Reaching back to St. Paul’s letter to the Romans, Joseph Ratzinger comments on the inextricable link between the natural desire for and knowledge of God—prior to and distinct from religious doctrine and faith—and the ability to recognize such things:

[The apostle] declares that in reality this society knows God very well . . . . ‘So they are without excuse (1:20).’ According to the apostle the truth is accessible to them, but they do not want it, because they refuse the demands that the truth would make on them . . . . When man prefers his own egoism, his pride, and his convenience to the demands made on him by the truth, the only possible outcome is an upside-down existence. Adoration is due to God alone, but what is adored is no longer God; images, outward appearances, and current opinion have dominion over man. This general alteration extends to every sphere of life. That which is against nature becomes the norm; the man who lives against the truth also lives against nature. His creativity is no longer at the service of the good: he devotes his genius to ever more refined forms of evil. The bonds between man and woman, and between parents and children are dissolved so that the very sources from which life springs are blocked up. It is no longer life that reigns, but death. A civilization of death is formed.

The point here is to recover the reasonable, and therefore universal, dimension of religion, beginning with the desire for God. We must fight not only for the “right” to it, and not only as concerns “religious things” typically understood, but as concerns the visible, rationally accessible things of the world. Recent events should have made this clear by now.

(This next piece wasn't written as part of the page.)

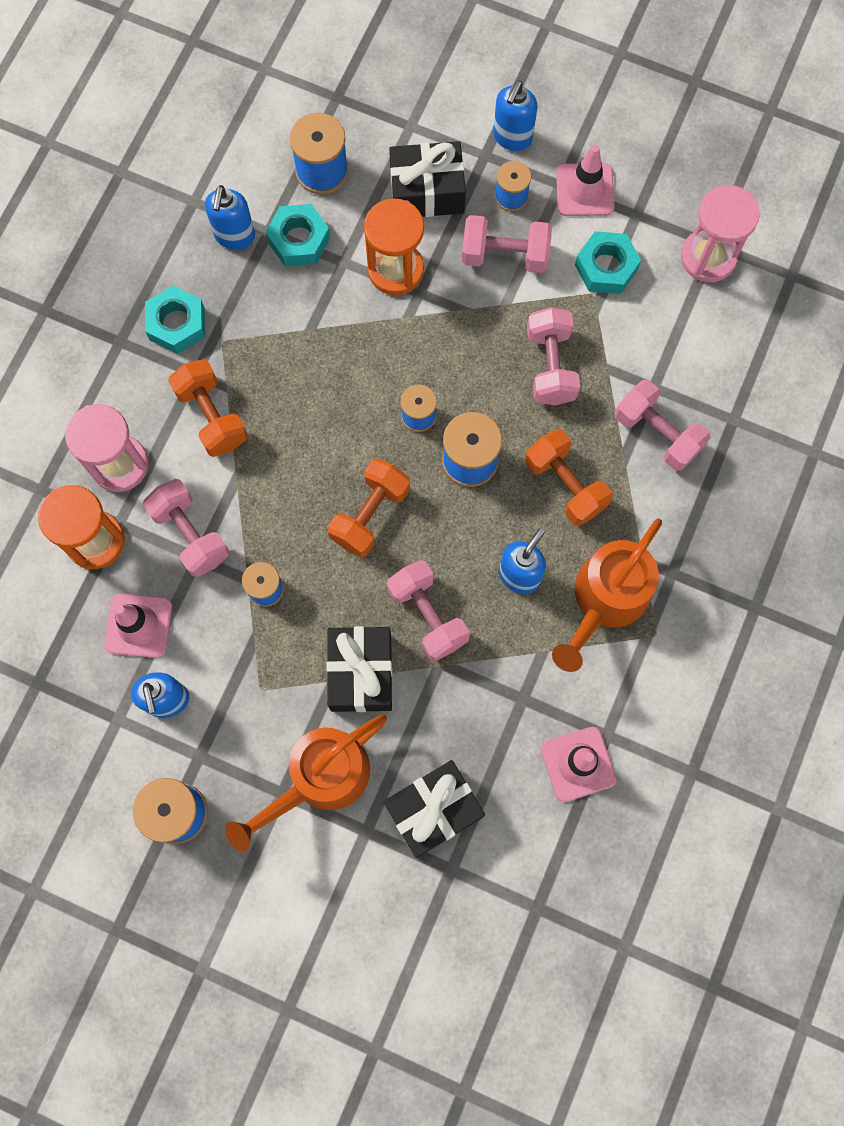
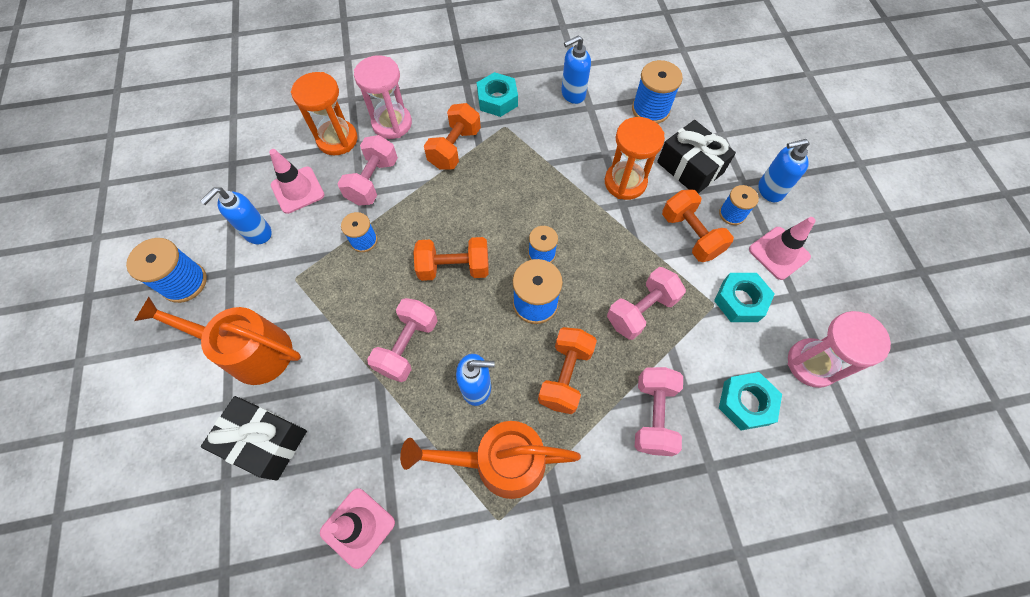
camera: 55 degrees right, 10 degrees down
turquoise nut [265,204,330,266] -> turquoise nut moved to [719,372,782,431]
black gift [327,626,392,712] -> none
pink dumbbell [462,215,552,273] -> orange dumbbell [662,189,734,262]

Additionally, as for their conduct in the public square, believers ought to appreciate the fact that it is almost exclusively from religious quarters that arguments are being made for our “being awake” (not in a dream). This ought to dispel some of the nervousness more typical of Catholics who rightly want to make rational (natural law) arguments in the public square—nervousness about “contaminating” those arguments with any taint of religion. Might it not be, on the contrary, that igniting the religious question−−beginning with the desire for God, which Ratzinger called “the very foundation of all rationality” ―will be the best, if not only, way forward toward a restoration of reason to a public square? One must, after all, have reasons to be open to reality and its demands. One must be able to perceive in it a “source from which life springs.”

None of this means, of course, that Christians are left “only” with witnessing, where witnessing is set off from making judgments about the current situation and public arguments for the things as they really are, not to mention waging legal battles. Pope Paul VI famously said that “modern man listens more willingly to witnesses than to teachers, and if he does listen to teachers it is because they are witnesses.”

The witness of Christians―how they live together, raise their children, enliven parishes and neighborhoods, work and treat the natural environment, all the while drinking deeply from the Christian tradition―will be key in the current climate, just as it was in the first centuries. Those engaged in the public square ought to appreciate how necessary this (already public) activity is for helping the world to see the things for which they are offering rational arguments. And all believers ought to see that this option is not really an option at all, not only because it may now be the only remaining card in the deck, but because it is a basic feature of Christianity’s relation to the world, today and always.

At the same time, part of what it means to be a witness is to have seen and understood something and be able say something about it more than its “name.” If to be a witness means to bear something in the flesh, that something born in the flesh is a logos (a reason), not merely a “sincerely held belief,” just as it was for the Witness. Christian witness will mean therefore that Christians, like Him, must be teachers, ready to give an answer to anyone who asks a reason for the hope that is in them (I Pet. 3:15). We should not underestimate the attractiveness of that— especially now, in a world so deprived of it.